How her father had died was important. Phillips had said so, and maybe his dad would have learned more. Roswell's theory might explain some things, but it didn't explain everything. They knew more than he did now.
She looked over at Phillips. His neck crooked back, eyes shut, mouth moving in silent accord with the lyrics or the voices in his head. The intensity of the pain had faded from his expression, at least.
He's in no shape to help you though.
"My turn," she said.
When she reached Phillips' driveway, the first thing she noticed was the unfamiliar vehicle parked beside Chief Rawling's cruiser. The hulking black SUV gleamed like invisible hands polished it constantly to remove any speck of sand or dust. Miranda watched too much TV not to know what it meant. There were federal agents inside the house. Maybe they already knew who'd murdered her father – the rush autopsy might be complete. She turned off the car, the swell of Neko's voice dying so abruptly that the silence made Phillips moan.
"You stay here," she said, making a split second decision. She wouldn't subject him to the prying eyes of strangers when he was like this.
Smoothing her hair and T-shirt, she walked to the front door. Sure, she wanted to know if the missing pieces of the puzzle had been found, but first she needed Phillips' mom to help get him inside. The door opened before her second knock.
Chief Rawling looked around, and without asking for Phillips said, "Come inside, Miranda."
"Chief, I… Is Sara…" Miranda tried to banish the memory of him interrupting them the night before.
"She's in here."
He left Miranda no choice except to follow him across the creaking planks of the floor. The footfalls of his heavy-soled work shoes echoed. Sara sat on the floral couch in the living room, an unusual primness in her posture.

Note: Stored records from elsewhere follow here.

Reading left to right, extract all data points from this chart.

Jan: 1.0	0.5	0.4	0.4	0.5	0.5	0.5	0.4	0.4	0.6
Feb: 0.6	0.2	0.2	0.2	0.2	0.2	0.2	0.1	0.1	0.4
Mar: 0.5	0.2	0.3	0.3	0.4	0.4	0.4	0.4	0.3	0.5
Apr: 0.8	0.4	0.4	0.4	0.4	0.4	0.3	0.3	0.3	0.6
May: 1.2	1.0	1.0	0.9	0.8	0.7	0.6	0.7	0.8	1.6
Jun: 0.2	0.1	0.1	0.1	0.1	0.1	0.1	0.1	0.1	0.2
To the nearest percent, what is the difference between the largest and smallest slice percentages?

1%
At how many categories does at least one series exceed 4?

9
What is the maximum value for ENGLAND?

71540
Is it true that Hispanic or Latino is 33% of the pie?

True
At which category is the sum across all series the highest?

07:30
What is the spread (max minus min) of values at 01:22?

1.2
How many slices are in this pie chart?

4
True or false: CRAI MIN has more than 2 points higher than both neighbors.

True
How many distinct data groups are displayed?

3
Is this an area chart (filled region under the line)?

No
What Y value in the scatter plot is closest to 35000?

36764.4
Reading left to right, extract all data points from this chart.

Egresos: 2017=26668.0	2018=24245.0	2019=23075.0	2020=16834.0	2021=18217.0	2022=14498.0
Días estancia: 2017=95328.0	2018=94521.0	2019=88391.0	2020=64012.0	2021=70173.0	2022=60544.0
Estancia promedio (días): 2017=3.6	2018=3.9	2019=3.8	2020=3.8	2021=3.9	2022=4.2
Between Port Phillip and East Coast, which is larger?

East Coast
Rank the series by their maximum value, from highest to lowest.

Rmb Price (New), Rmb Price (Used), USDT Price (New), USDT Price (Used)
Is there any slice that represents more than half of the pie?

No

Across from Sara, on the love seat, were the expected agents. A man and a woman in nearly identical dark suits – he was young but already bald, her graying hair was slicked back into a knot at her neck. The tight quarters of the love seat forced them to sit close together, and their spines were stick-straight to compensate for the lack of room. Miranda decided that TV got feds half-right, based on these two. They were serious and intimidating, but neither was attractive enough to inspire fanfic anytime soon.
"Um, hello…" Miranda lingered in the doorway as Chief Rawling pulled out a spare wooden chair near the wall for her to sit in, then returned to the sofa beside his wife. The feds watched her with interest. She asked, "Sara, could I talk to you alone for a minute?"
Sidekick bounded in from the kitchen at that precise moment, crashing into her with
oblivious happiness.
"You'd better sit down first," Sara said.
The warning in her flat tone would have been undetectable to anyone who hadn't been around her before. Miranda thought of Phillips waiting outside in the car, but sank onto the chair. She ruffled Sidekick's fur in reassurance that she hadn't abandoned him.
"This is Agent Malone and Agent Walker from the FBI," said Chief Rawling. "They're the new heads of this case until it's resolved. We're cooperating fully. This is Miranda Blackwood, the murder victim's daughter."